My model does not overfit

Hi,

I’m a DL beginner and I’m trying to build a small model that takes an image of an eye and maps it to an x-coordinate on the screen. The x-coordinates range from 0 to around 1600.

I have collected around 500 samples along with the corresponding x-coordinate. I managed to go from a starting RMSE of ± 800px down to ± 540px. So I tried with better data (higher quality, less noise) and more samples (2000 images). I re-trained my model and now the RMSE is converging to 490px.

This isn’t a great, so I thought that there might be something wrong with the model itself. I read somewhere that one can perform an “overfit check”, i.e. training on only 2 samples and letting the model overfit. So that would mean getting my RMSE down to near 0 on my 2 samples after thousands of epochs.

But my model doesn’t overfit. It converges to around 370px.

I tried a lot of things:

  • simplifying the architecture, so I went from Conv → Fc → Fc → Fc to Fc → Fc
  • removing any data augmentation & regularization
  • playing around with learning rate, number of neurons, batch_size (set to 2 since I’m trying to overfit on 2 samples)
  • using PyTorch’s nn.MSELoss() instead of my own RMSELoss function

But it doesn’t work.

Here’s my code:

class MyDataset(Dataset):
    def __init__(self, csv_file, root_dir):
        self.annotations = pd.read_csv(csv_file)
        self.root_dir = root_dir

    def __len__(self):
        return len(self.annotations)

    def __getitem__(self, index):
        img_path = os.path.join(self.root_dir, self.annotations.iloc[index, 0])
        img = cv2.imread(img_path)
        res = cv2.resize(img, dsize=(40, 10), interpolation=cv2.INTER_CUBIC)
        res = res.astype(np.float32)
        res = torch.from_numpy(res)
        res = res.permute(2, 1, 0)
        y_label = torch.tensor(int(self.annotations.iloc[index, 1]))

        return (res, y_label)


class ConvNet(torch.nn.Module):
    def __init__(self):
        super(ConvNet, self).__init__()
        self.fc2 = nn.Linear(1200, 120)
        self.fc3 = nn.Linear(120, 1)

    def forward(self, x):
        out = x.reshape(x.size(0), -1)
        out = self.fc2(out)
        out = self.fc3(out)
        return out

dataset = MyDataset(
    csv_file='teeeest.csv',
    root_dir='dlib_data'
)

train_set, test_set = torch.utils.data.random_split(dataset, lengths=[2, 1])

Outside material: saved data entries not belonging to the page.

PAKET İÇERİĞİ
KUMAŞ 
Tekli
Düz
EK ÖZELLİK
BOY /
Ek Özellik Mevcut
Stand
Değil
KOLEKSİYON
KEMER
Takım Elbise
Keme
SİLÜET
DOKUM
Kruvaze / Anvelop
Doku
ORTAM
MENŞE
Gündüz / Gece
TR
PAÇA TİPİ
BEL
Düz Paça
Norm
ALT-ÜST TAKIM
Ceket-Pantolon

train_loader = DataLoader(dataset=train_set, batch_size=2, shuffle=True)
test_loader = DataLoader(dataset=test_set, batch_size=2, shuffle=True)

def RMSELoss(yhat,y):
    return torch.sqrt(torch.mean((yhat-y)**2))

model = ConvNet()
# criterion = nn.MSELoss()
criterion = RMSELoss

optimizer = torch.optim.Adam(model.parameters(), lr=0.00001)

losses = []

for epoch in range(30000):
    for batch_idx, (data, targets) in enumerate(train_loader):
        data = data.to(device=device)
        targets = targets.to(device=device)
        scores = model(data)
        loss = criterion(scores.float(), targets.float())
        losses.append(loss.item())
        optimizer.zero_grad()
        loss.backward()
        optimizer.step()
    print('Cost: {0} = {1}'.format(epoch, sum(losses)/len(losses)))

Does anyone have any idea on how to make my network overfit, so I know the network’s code is working?

1 Like

Make sure both your inputs and your outputs are normalized and try it again. How to normalize a tensor to 0 mean and 1 variance? - #2 by ptrblck

I have already tried normalizing my inputs with a transforms, but what do you mean exactly by normalizing my outputs?

I mean if your target outputs are numbers between 0 and 1600, normalize it with the mean and variance of your targets, or so that the target outputs are between -1 and 1, or both.

Thanks, this seems to be giving some decent results… My model can overfit now.

1 Like

What specific solution did you do? So other people can see.

Hello. The domain of my target variable is strictly 0-1. My dataset, however, has target variable range of 0.1 - 0.6. Is it necessary to normalize it? I’m using Sigmoid at the last layer so if I’m normalizing it, it won’t be able to predict any real data outside my dataset target variable range.